Eating healthily is just one aspect of improving the world through food. We must also eat sustainably, eat together, and even eat glamorously while being practical and staying connected, especially locally. Remember: every time you purchase a food item, it is the equivalent of voting for that item, which includes all the people behind it from the producer to the basic research at our universities and food institutes, to the chef, the marketer, the distributor, the store, the restaurant, etc. One very noticeable positive trend is the increase in woman entrepreneurs reshaping the food landscape in this previously white male-dominated business. One interesting observation about this in the Specialty Food Association newsletter is that woman tend to have a broader perspective and concern for such concepts as regenerative agriculture. The food industry is a lively and active place that, with hyperbole aside, may save the world!

New York, NY – June 30, 2018: Olive oil by Mad4Italy of Italy on display during New York 2018 Summer Fancy Food Show at Jacob Javits Center (Photo: Lev Radin)

One of the most important part of the show is of course olive oils in many varieties, from many producers, many countries. However, the best oilve oils come from either Italy, Spain or Greece. Olive oils from Spain and Greece produced more on industrial scale and have less varieties than those produced in Italy. Mad4Italy not only produce fine olive oils but long range of different Italian staples. Mad4Italy displayed on the show oils, pasta, chocolate products as well as ready made mix to cook stuff at home.

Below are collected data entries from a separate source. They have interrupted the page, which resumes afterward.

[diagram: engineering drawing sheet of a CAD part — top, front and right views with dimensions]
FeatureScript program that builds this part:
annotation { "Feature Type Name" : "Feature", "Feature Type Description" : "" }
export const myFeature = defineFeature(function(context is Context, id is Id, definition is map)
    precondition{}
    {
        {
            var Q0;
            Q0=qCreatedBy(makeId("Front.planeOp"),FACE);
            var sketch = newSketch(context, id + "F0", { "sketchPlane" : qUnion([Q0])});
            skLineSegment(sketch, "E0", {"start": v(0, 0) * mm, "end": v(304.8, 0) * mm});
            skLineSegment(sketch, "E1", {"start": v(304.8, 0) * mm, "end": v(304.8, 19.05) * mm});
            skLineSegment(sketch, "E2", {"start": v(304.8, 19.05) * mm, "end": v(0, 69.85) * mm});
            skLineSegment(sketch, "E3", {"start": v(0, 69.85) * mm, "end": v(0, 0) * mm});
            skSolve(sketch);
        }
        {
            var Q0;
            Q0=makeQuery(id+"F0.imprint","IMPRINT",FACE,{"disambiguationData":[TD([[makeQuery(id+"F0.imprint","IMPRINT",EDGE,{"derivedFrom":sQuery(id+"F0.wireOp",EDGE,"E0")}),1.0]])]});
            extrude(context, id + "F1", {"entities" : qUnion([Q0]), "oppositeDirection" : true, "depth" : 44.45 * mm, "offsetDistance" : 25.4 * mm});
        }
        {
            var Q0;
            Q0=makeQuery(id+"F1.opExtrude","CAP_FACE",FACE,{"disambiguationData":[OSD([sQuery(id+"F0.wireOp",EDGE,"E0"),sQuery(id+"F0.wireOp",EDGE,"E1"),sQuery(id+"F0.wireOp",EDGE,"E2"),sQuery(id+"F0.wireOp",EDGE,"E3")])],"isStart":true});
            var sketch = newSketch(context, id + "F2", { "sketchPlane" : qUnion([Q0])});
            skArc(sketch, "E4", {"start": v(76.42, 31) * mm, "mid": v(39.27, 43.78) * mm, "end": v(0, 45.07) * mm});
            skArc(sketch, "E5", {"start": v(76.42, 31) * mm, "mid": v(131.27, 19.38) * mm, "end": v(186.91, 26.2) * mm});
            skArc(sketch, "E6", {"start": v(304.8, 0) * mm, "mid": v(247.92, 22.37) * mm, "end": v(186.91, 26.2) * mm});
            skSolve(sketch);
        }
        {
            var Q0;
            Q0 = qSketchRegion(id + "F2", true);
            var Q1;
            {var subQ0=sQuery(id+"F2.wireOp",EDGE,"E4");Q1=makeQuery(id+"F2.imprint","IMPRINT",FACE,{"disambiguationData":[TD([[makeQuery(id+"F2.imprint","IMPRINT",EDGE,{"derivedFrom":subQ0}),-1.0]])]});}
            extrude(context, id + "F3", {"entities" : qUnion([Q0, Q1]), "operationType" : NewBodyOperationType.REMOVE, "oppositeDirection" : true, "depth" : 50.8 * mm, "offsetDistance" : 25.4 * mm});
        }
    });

Olive oil producer from Spain Casas De Hualdo started new line of bottled oil specifically designated for children education in food.

New York, NY – July 1, 2018: Bee products by Bee & You company of Turkey on display during New York 2018 Summer Fancy Food Show at Jacob Javits Center (Photo: Lev Radin)

Another staple of healthy food is honey, and there were many varieties from many companies all over the world. Savannah Bee Company from Connecticut has received gold SOFI award for it products. Bee & You from Turkey displayed not only raw honey but lots of different products to use in healing.